Vocapia
Research develops technologies for multilingual, large vocabulary
speech recognition (also called
speech-to-text conversion),
automatic audio segmentation, language identification and speaker
recognition.
Vocapia's
VoxSigma™ speech-to-text software suite delivers
state-of-the-art performance
in many languages for a variety of audio data types, including
broadcast data, parliamentary hearings and conversational speech.
Large vocabulary continuous speech recognition is the key technology for
enabling content-based information access in audio and video documents.
The linguistic information is mostly encoded in the audio channel of audiovisual data,
which once transcribed can be accessed using text-based tools.

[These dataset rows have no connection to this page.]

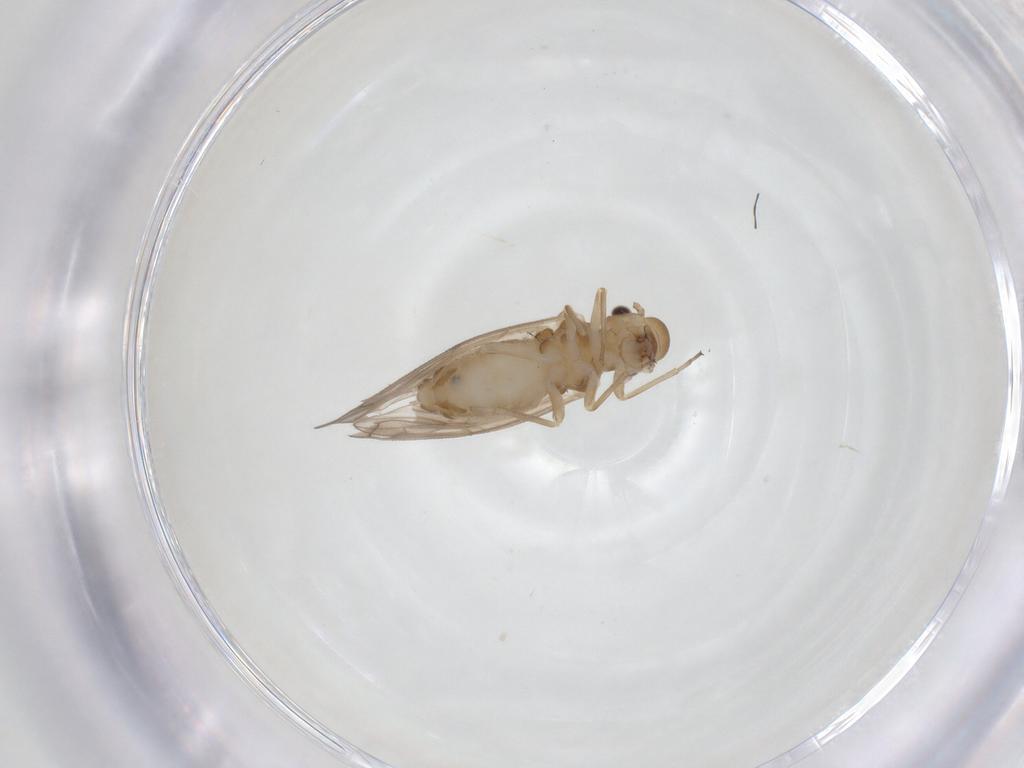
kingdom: Animalia
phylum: Arthropoda
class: Insecta
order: Psocodea
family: Philotarsidae
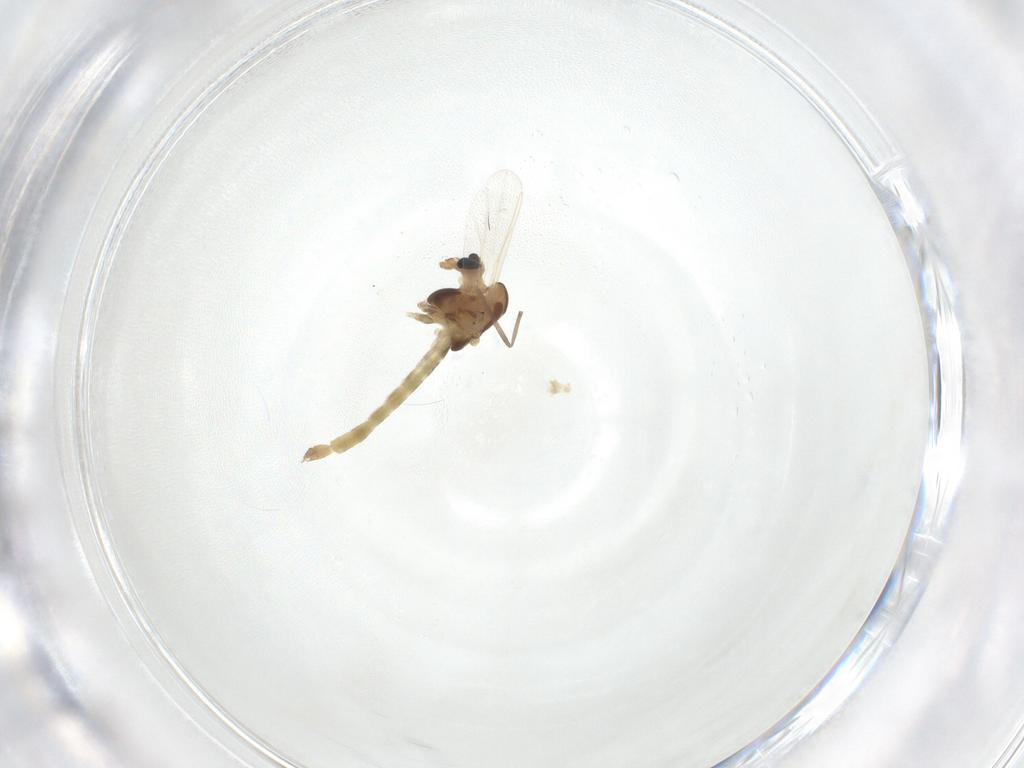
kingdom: Animalia
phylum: Arthropoda
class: Insecta
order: Diptera
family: Chironomidae
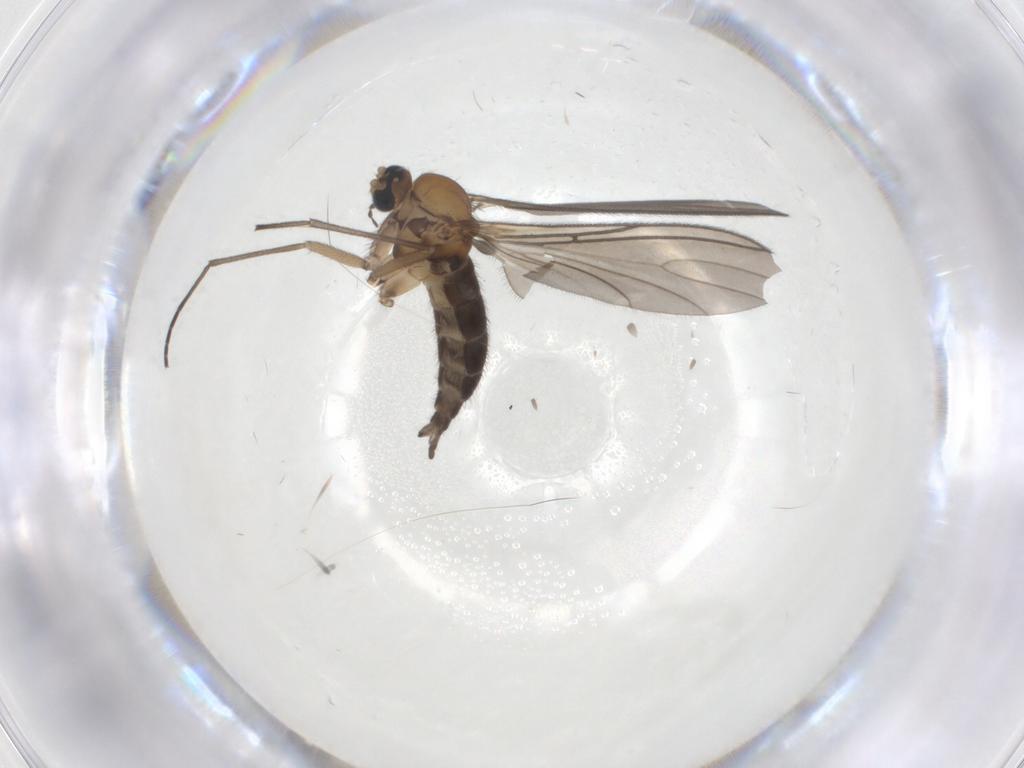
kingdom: Animalia
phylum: Arthropoda
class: Insecta
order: Diptera
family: Sciaridae
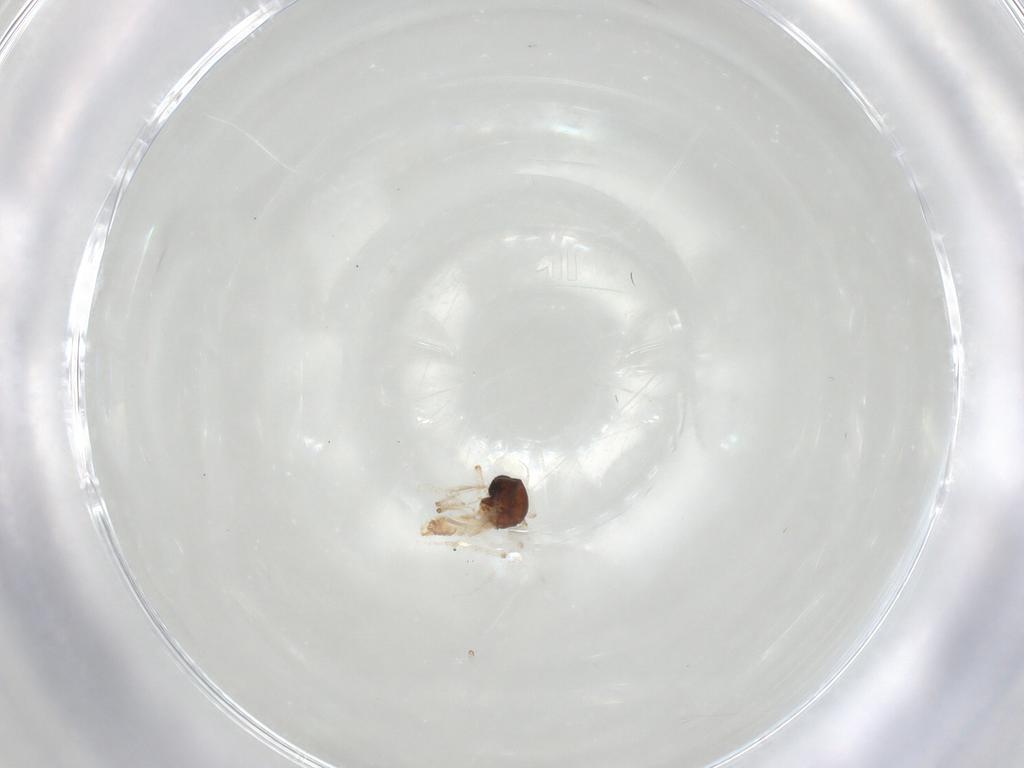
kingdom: Animalia
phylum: Arthropoda
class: Insecta
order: Diptera
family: Ceratopogonidae
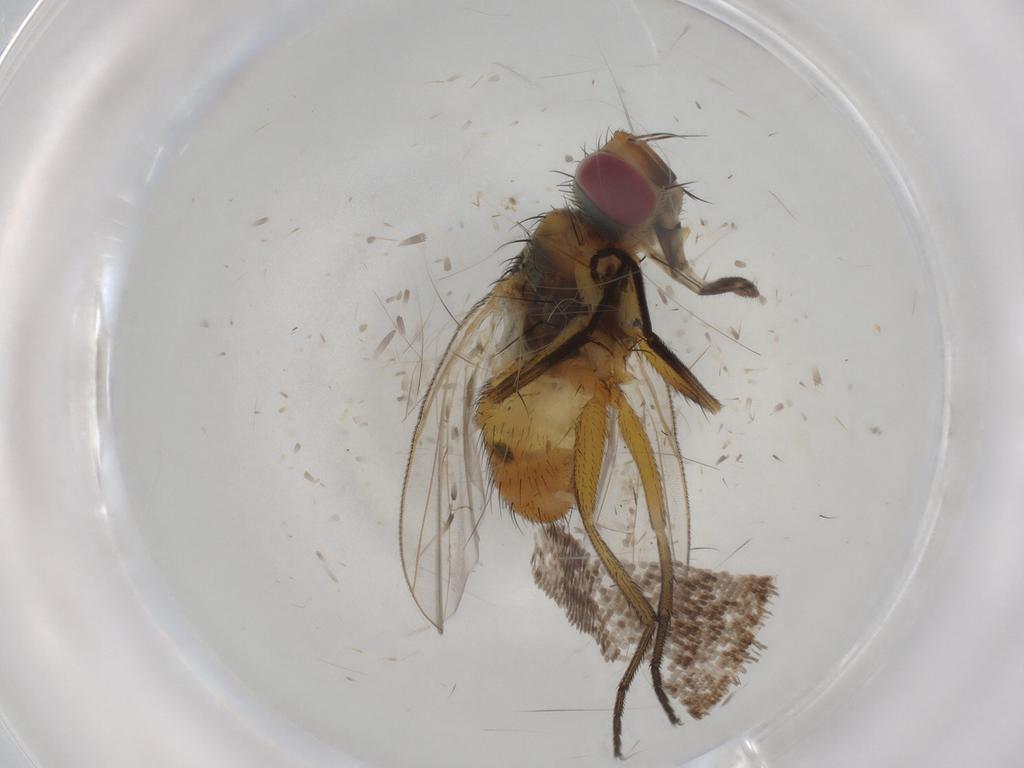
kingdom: Animalia
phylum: Arthropoda
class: Insecta
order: Diptera
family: Muscidae
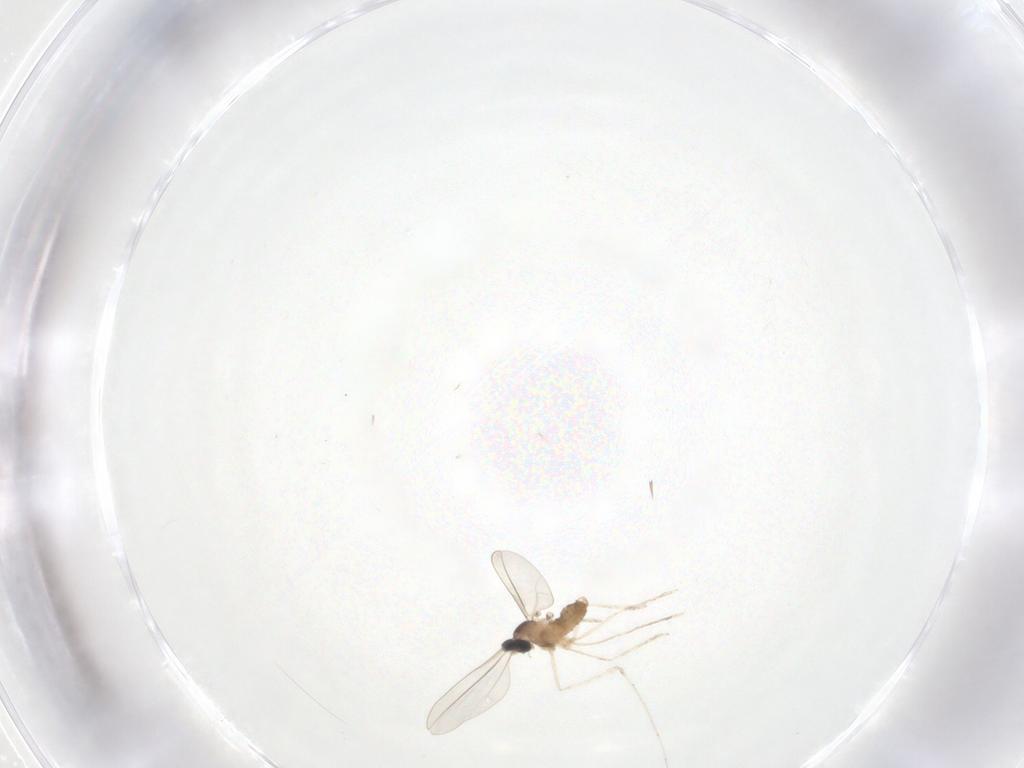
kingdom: Animalia
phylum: Arthropoda
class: Insecta
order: Diptera
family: Cecidomyiidae
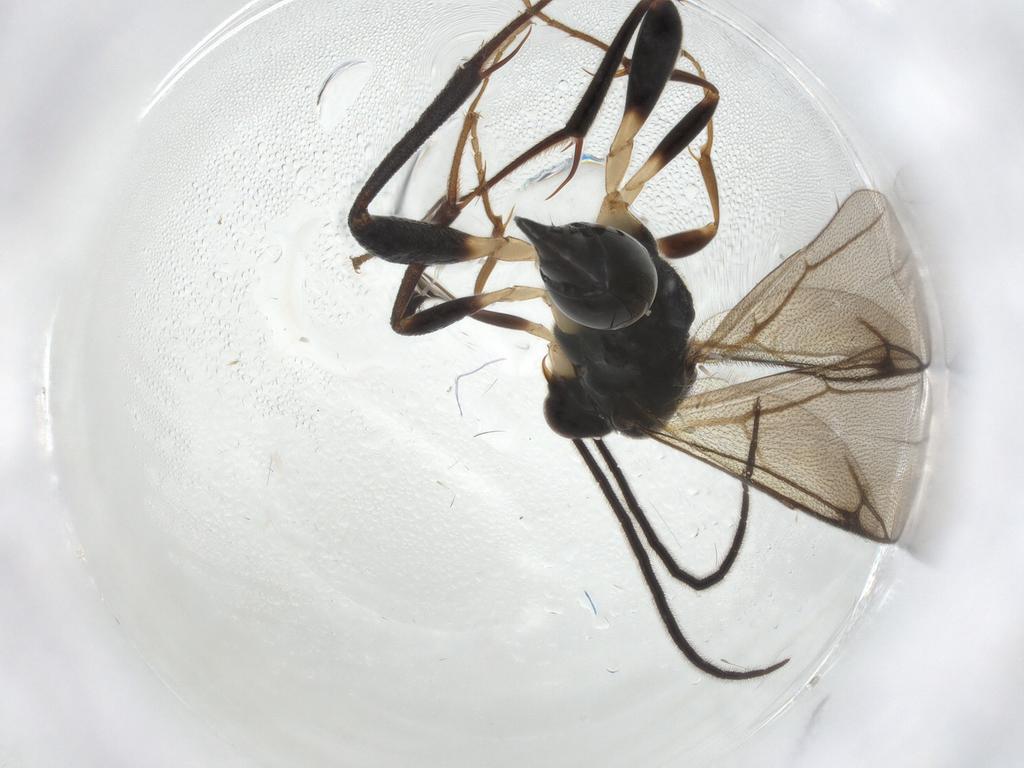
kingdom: Animalia
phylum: Arthropoda
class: Insecta
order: Hymenoptera
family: Proctotrupidae
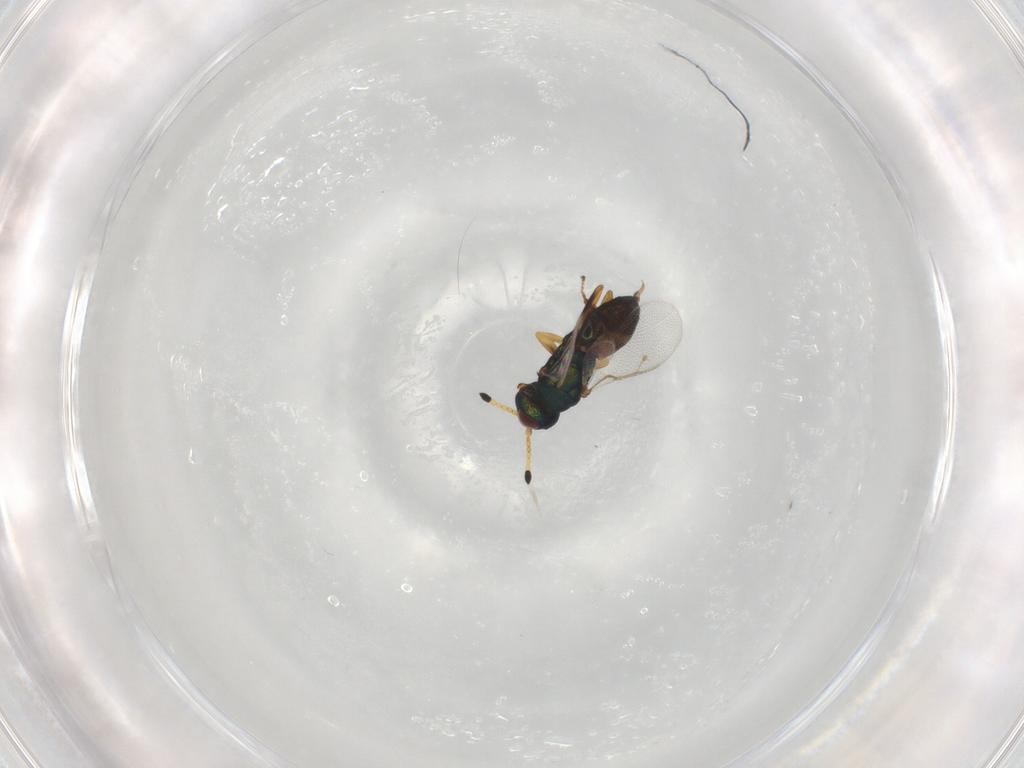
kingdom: Animalia
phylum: Arthropoda
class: Insecta
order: Hymenoptera
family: Pteromalidae
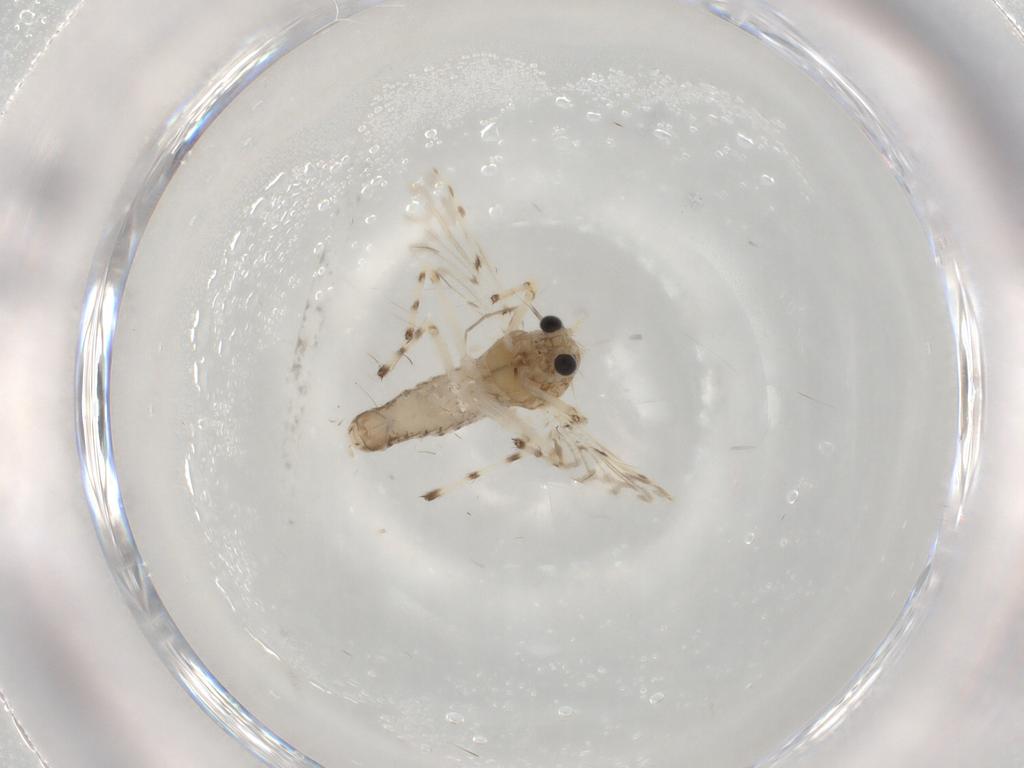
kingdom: Animalia
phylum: Arthropoda
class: Insecta
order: Diptera
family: Chironomidae
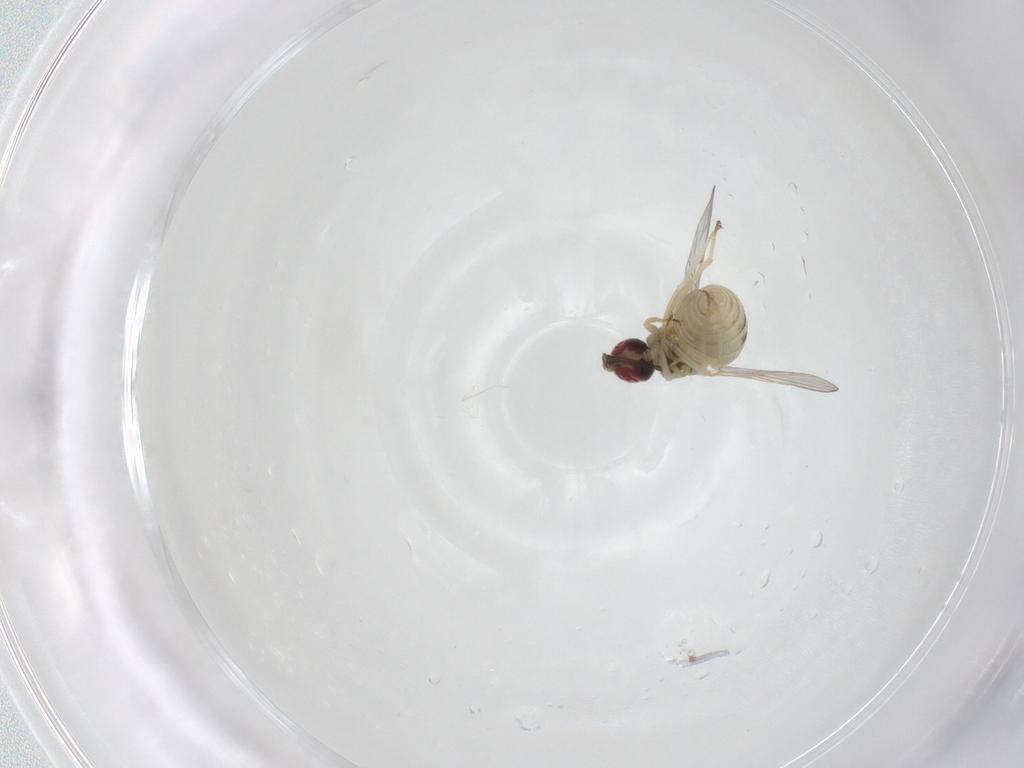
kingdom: Animalia
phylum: Arthropoda
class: Insecta
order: Diptera
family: Bombyliidae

Among the most common applications of our technology are audio and audiovisual
data mining (broadcast data, call center data), media monitoring, media asset
management, and speech transcription.
We provide solutions and expertise for core speech processing
technologies such as speech recognition, language identification and
speaker recognition, with speech-to-text technologies for many
languages including Arabic, Dutch, English, French, German, Italian,
Mandarin, Polish, Russian and Spanish, with several others under
development. We work with our clients to adapt, tune or create specific models or systems tailored to their application needs.
The VoxSigma software suite is the latest generation of
speech processing software offered by Vocapia Research, building upon
accurate statistical modeling techniques for speech production and
speech perception.
The VoxSigma software suite is offered as a stand-alone solution and as a Web service.